I agree, but we also plan on experimenting with different comment sorts to account for this issue, amongst others. E.g. Activity sort, where the sort is based on the the vote # + some factor of volume of activity in the threads below the parent comment. Those ideas are only in their nascent stages though and we recognize some potential problems with them (e.g. flamewars having more visibility than well sourced, thoughtful comments) but we hope to be able to overcome them through other mechanisms like group policy, enforcement of standards, etc.
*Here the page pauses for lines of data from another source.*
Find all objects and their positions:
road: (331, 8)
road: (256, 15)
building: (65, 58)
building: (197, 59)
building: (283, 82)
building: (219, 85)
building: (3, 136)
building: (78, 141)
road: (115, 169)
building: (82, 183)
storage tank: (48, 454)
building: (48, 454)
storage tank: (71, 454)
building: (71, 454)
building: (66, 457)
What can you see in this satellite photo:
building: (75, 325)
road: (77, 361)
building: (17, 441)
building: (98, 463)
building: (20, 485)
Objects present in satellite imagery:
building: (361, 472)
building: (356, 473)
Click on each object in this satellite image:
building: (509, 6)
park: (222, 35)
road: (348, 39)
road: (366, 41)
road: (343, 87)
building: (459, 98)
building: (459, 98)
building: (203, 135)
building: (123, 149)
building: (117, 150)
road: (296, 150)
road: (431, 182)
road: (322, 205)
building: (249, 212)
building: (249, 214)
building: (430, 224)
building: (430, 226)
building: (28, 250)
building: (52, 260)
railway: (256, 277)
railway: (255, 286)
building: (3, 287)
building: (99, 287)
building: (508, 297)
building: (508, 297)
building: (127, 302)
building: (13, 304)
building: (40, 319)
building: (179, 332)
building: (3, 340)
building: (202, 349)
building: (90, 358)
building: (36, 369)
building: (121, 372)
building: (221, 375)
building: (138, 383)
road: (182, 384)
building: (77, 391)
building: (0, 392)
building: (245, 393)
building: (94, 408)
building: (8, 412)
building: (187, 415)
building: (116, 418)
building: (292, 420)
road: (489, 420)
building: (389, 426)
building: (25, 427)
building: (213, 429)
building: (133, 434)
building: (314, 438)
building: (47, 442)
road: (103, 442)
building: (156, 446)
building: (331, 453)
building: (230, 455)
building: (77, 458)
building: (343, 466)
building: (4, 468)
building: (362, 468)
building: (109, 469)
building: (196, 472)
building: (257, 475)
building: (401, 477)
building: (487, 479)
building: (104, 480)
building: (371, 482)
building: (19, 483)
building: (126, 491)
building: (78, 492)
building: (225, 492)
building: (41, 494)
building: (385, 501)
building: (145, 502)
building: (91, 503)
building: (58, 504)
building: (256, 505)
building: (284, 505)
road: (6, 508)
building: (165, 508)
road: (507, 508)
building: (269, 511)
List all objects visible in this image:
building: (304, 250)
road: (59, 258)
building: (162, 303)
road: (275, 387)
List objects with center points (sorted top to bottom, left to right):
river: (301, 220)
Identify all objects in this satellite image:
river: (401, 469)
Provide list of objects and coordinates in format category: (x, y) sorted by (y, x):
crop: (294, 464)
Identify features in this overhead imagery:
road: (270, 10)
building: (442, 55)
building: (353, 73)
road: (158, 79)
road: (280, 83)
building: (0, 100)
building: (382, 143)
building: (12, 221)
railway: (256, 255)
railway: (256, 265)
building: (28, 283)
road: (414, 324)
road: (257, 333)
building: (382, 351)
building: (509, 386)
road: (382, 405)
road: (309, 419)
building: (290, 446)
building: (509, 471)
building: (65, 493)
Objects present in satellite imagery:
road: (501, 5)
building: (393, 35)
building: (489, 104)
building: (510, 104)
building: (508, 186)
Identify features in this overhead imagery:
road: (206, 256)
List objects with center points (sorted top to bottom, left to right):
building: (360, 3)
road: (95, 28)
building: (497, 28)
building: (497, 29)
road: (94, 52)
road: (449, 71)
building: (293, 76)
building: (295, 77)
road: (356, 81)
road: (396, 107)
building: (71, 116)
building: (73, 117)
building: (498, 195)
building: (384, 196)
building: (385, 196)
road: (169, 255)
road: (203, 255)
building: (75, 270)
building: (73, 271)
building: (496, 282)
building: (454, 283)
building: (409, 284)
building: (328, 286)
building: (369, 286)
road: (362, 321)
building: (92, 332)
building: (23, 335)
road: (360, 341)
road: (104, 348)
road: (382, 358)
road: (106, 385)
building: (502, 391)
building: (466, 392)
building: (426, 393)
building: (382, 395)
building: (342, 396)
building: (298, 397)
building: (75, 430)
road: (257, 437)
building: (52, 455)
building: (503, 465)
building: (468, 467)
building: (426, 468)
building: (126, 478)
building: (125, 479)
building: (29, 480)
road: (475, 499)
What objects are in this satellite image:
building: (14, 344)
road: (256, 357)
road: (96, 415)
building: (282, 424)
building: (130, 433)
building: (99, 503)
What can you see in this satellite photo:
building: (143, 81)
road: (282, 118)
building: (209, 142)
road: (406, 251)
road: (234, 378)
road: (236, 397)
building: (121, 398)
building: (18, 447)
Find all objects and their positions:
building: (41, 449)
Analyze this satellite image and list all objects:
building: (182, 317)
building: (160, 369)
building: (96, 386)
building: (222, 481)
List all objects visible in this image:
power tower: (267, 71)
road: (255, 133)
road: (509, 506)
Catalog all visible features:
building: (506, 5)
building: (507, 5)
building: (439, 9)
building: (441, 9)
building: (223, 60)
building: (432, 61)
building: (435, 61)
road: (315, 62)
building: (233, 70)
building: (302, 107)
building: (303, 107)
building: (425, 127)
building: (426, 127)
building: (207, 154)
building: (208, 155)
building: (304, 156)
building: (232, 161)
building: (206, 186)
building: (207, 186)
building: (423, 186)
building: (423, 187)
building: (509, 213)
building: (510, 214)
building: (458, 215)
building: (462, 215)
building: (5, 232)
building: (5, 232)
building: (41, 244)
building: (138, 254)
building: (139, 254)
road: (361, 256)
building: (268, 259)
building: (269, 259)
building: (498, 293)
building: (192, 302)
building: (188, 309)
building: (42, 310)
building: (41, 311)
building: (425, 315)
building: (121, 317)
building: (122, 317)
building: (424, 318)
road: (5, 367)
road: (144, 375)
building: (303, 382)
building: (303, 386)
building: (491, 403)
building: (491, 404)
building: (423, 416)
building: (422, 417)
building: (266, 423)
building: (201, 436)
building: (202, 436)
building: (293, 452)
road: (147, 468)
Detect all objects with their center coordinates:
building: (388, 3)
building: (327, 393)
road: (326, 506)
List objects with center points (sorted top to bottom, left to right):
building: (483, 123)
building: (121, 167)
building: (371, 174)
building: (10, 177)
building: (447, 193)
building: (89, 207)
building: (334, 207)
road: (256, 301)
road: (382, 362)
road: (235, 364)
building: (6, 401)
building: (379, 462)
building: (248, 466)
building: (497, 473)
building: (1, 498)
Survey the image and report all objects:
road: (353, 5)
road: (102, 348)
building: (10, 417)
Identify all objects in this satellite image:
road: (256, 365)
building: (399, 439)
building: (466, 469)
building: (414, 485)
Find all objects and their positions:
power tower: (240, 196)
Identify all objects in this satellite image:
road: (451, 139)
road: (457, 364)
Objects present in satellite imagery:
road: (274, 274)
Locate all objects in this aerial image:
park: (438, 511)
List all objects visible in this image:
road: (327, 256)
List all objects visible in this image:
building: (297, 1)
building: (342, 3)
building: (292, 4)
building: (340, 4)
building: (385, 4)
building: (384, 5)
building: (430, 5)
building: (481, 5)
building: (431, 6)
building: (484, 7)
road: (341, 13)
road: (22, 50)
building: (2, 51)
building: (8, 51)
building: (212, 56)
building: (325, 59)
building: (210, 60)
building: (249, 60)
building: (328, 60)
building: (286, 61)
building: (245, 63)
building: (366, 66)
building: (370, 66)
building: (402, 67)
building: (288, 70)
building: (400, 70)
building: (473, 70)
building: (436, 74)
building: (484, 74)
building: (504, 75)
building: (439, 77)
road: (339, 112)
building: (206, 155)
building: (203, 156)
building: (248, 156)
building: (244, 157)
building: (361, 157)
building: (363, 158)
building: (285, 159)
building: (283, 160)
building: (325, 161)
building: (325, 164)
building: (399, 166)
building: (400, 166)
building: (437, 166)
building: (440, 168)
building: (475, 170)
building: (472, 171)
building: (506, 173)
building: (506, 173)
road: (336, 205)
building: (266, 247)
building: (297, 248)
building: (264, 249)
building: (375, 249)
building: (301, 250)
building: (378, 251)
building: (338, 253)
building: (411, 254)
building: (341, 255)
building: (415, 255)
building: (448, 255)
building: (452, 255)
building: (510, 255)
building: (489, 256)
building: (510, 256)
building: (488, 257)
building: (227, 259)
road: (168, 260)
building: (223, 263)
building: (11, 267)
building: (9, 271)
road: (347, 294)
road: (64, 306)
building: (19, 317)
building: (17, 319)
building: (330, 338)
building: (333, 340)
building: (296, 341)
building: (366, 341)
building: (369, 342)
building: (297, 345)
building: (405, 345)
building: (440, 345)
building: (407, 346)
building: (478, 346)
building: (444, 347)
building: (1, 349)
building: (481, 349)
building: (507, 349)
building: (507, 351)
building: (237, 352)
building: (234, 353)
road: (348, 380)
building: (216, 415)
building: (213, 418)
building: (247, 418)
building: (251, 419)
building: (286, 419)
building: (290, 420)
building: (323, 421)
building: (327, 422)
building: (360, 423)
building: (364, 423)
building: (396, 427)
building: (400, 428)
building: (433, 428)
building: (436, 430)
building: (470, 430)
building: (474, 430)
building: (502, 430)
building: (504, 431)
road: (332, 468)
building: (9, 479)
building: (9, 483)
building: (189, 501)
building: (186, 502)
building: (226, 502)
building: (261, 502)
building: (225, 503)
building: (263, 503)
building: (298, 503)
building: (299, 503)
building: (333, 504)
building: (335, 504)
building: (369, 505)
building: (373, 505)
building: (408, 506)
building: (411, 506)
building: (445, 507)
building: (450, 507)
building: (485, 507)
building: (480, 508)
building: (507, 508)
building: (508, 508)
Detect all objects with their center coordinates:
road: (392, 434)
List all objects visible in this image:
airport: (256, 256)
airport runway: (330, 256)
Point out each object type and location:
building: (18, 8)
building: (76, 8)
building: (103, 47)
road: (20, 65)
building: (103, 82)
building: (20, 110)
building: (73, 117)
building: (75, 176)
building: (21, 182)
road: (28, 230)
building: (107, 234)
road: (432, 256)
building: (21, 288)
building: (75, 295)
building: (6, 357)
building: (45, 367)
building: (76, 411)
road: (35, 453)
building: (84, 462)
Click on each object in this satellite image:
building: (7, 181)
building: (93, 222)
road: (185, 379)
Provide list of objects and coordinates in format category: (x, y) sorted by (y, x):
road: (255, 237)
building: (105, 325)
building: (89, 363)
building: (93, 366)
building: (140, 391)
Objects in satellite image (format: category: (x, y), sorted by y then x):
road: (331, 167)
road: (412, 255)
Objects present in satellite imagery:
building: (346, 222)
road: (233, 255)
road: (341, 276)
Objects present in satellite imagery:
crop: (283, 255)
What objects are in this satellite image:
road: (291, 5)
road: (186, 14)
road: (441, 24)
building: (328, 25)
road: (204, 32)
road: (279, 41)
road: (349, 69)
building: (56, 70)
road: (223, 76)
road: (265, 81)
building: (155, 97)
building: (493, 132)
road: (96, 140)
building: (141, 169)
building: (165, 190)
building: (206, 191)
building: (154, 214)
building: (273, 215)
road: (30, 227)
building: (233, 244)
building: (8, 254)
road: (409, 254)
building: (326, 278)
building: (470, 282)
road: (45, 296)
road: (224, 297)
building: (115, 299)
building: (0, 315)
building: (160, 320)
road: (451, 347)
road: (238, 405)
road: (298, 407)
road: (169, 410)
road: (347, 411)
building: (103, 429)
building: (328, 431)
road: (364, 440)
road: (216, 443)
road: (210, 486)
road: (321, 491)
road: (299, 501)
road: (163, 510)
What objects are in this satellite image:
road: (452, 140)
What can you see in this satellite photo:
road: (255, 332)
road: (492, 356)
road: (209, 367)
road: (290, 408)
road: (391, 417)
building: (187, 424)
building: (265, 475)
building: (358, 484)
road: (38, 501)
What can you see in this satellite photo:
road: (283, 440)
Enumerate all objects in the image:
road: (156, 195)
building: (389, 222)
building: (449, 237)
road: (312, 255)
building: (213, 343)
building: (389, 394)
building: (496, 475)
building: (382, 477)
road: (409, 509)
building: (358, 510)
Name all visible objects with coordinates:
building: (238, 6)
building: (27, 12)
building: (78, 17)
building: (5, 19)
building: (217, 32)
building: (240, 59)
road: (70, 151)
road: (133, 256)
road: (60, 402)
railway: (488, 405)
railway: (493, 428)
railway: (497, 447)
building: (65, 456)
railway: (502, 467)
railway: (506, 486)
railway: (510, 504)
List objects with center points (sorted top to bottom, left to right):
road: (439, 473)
Another thing to consider is that not all votes will be equal on ~. Users with high trust in a community (trust earned through active engagement with and proposing approved mod actions in the community) will have significantly more weight behind their votes within that community than outsiders to that community. We are also playing around with the idea of a "supervote" where each trusted user gets a limited amount per day/week to use when they feel a comment/post has not received the attention it deserves and their supervote will act as a vote multiplier. These weights can also scale when traffic spikes to counteract brigading and also allow new waves of users to get acclimatized to a group's rules and culture before they can have a negative effect on it.
Again, all these ideas are potentially problematic but with our intention to have accountability for actions a fundamental part of the site, we think we can potentially overcome them as well. We shall see. :)
How does tilde intend to solve the mirror communities effect that is now a Reddit staple? Things like /r/myAwesomeSub vs /r/trueMyAwesomeSub vs /r/realMyAwesomeSub where groups of mods/users diverge on their opinions of what myAwesomeSub should contain, or allow?
Because the current admin-created tildes with hierarchy doesn't allow for any recourse if you don't agree with how strict or loose constraints are for a particular group - not that the true-sub splits are anything to aspire to.
I don't think those splits usually go very well, and ideally we won't need them. It's very rare for two (or more) working communities to come out of them, you usually end up with one or the other staying as the "real" subreddit, so it wasn't really a split that was needed - just different moderation.
If the trust system idea works well, we won't really have "ownership" of groups, and it should be a pretty large pool of good/trusted users that have the ability to influence a group's direction, instead of a small set of users having complete control. That should make it much more difficult for things to end up in a state where the group is being run differently from what most of the community actually seems to want.